● EXCERPTED TEXT
By Joel Applegate
I love the Rose Wagner’s black box theater. It was evident from the spare set and two walls that for this production of A Bright New Boise, the play’s the thing. Nothing fancy. What is a play? People in motion telling a story. True to their mission of choosing works that “engage, stimulate and entertain,” Wasatch Theatre Company chose well in telling this poignant, very funny, and harrowing tale of faith gone awry. This play won New York’s OBIE award for playwriting in 2011.
Director Jim Martin and his sound designer, Amy Allred, set the tone with a great playlist of tunes from start to finish, with “My Own Private Idaho” logically winding toward Joan Osborne’s “What If God Was One of Us.” At first, it seems we’re about to watch a sardonically quaint slice of life with some quirky characters in out-of-the-way Boise, Idaho. But the play takes us deeper and deeper into the life of our lead, Will, whose flight from a church scandal undoes more than just himself. Brian C. Pilling takes Will from nondescript to dangerous in a performance that increases in power and carries playwright Sam Hunter’s profound theme of faith bumping up against modern life.
Will, arriving in Boise, gets hired by Pauline in one of Hobby Lobby’s barely urban outposts (at a sinful wage of $7.25 an hour!) Sallie Cooper nails Pauline from her first speech. The interview she conducts only hints at the rough edge and determined pride Cooper so beautifully lashes at later on. Holding on to all she’s built as a store manager, Pauline literally curses her own morality into being. It’s her way of exorcising dysfunction. Pairing conflict resolution with a side of profanity is a hoot.

● YOUR TASKS
• a. In the review of A Bright New Boise, rewrite the passage starting at "Director Jim Martin" and ending at "against modern life.", changing "playlist" to "soundtrack".
• b. Answer these questions about the review of A Bright New Boise:
(i) In what year did the play win New York's OBIE award for playwriting?
(ii) Who is the production's sound designer?
(iii) What hourly wage does Will get when Pauline hires him?
• c. Extend the review of A Bright New Boise past its last sentence.

● ROWS

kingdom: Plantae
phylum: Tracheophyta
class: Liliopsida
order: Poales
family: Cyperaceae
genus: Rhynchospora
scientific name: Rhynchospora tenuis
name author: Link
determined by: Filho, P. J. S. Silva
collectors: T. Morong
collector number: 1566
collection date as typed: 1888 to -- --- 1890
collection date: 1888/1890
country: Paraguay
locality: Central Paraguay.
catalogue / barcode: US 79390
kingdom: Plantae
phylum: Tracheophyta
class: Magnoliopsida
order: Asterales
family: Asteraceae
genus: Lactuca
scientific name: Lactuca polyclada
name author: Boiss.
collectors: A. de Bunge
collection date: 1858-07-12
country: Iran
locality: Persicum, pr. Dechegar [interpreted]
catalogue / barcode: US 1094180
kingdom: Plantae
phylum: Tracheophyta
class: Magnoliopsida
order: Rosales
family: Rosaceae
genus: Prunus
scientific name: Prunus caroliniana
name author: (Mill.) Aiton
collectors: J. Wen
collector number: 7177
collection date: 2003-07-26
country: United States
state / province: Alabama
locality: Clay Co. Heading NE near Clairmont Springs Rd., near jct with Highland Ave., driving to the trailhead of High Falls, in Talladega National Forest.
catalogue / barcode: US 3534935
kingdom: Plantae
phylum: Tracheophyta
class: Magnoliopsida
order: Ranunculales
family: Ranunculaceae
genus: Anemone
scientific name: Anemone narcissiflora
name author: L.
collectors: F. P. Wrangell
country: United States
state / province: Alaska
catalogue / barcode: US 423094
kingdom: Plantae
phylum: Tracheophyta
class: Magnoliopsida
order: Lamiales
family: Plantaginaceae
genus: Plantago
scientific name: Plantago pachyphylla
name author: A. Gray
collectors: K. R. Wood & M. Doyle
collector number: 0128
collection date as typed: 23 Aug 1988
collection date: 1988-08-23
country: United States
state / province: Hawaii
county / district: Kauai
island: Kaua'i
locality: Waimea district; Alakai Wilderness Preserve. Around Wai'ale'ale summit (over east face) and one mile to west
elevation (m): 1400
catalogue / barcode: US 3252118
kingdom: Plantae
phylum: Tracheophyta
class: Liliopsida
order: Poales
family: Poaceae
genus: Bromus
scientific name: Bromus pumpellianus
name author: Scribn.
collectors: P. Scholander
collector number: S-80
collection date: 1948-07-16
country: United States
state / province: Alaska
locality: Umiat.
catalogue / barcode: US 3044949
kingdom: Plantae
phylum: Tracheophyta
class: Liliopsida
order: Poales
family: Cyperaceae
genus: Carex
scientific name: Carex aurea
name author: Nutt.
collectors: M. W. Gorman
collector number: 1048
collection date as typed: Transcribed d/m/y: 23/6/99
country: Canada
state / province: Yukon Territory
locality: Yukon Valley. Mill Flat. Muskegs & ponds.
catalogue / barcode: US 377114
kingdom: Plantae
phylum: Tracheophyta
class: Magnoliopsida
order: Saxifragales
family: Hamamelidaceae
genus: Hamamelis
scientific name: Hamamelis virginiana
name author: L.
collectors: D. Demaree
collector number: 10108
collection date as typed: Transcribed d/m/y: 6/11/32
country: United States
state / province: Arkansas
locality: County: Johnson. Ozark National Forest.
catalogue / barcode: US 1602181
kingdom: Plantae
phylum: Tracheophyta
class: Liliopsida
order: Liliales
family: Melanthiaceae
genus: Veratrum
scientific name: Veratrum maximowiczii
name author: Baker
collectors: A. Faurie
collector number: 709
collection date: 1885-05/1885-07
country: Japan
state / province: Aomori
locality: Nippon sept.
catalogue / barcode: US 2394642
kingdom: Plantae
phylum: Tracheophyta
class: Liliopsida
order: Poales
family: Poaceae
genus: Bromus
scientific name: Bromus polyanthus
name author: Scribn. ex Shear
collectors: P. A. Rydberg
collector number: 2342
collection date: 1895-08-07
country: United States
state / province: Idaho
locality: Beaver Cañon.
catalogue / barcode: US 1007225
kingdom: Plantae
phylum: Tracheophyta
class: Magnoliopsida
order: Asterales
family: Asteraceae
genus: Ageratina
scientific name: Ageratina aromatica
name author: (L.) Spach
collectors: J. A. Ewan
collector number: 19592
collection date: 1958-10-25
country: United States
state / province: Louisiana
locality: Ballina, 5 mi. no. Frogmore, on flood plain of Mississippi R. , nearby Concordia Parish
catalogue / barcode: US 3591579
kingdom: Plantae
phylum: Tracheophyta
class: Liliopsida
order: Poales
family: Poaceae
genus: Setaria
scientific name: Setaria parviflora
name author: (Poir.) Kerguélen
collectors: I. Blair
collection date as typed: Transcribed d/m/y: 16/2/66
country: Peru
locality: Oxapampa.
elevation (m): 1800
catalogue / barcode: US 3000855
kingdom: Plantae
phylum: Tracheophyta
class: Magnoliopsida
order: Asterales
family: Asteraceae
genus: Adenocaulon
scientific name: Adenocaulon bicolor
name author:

● TASK-BY-TASK OUTPUTS
• a.
Director Jim Martin and his sound designer, Amy Allred, set the tone with a great soundtrack of tunes from start to finish, with “My Own Private Idaho” logically winding toward Joan Osborne’s “What If God Was One of Us.” At first, it seems we’re about to watch a sardonically quaint slice of life with some quirky characters in out-of-the-way Boise, Idaho. But the play takes us deeper and deeper into the life of our lead, Will, whose flight from a church scandal undoes more than just himself. Brian C. Pilling takes Will from nondescript to dangerous in a performance that increases in power and carries playwright Sam Hunter’s profound theme of faith bumping up against modern life.

• b.
(i) 2011
(ii) Amy Allred
(iii) $7.25 an hour

• c.
Will, scrubbed on the outside and the inside, finds us unprepared for the bomb he drops on Alex, a teenage cashier at the store. Is the abuse Alex talks about real or imagined? CJ Strong as Alex has a great connection with himself, never going over the top, though the role would tempt many an actor to blow it up. He is an interesting performer. Even when he does almost nothing, we see him wrestling to repair his broken soul.
Will encounters others at the store, too: a quietly composed Haley McCormick as Anna. Like Strong, she connects to her inner self with understated skill. Neither Will nor Anna has anywhere to go. They escape into blogs and books.
Will’s caustic co-worker, Leroy, has no need to hide from anything or anyone. At first, the play fools us into thinking Leroy is a caricature. But Gordon Dunn demands us to “take me as I am,” doing a terrific job hiding Leroy’s deliberately dark commitment to protecting the fragile Alex.
Any play about religion is fraught – especially in Utah. There’s a wonderful natural ease in the performances of most of this highly skilled cast – except Pilling as Will – uptight and tightly wound pleading for Jesus to show up “now – now!” Is it a paradox to try to rebuild a faith once broken by its very practice? After we get to know the characters, the playwright takes us on a deep dive into the meaning of being, a great feat to pull off with such earthily drawn souls. Hunter juxtaposes the irrational events of both faith and the world, exploring not only what we believe, but why we believe it.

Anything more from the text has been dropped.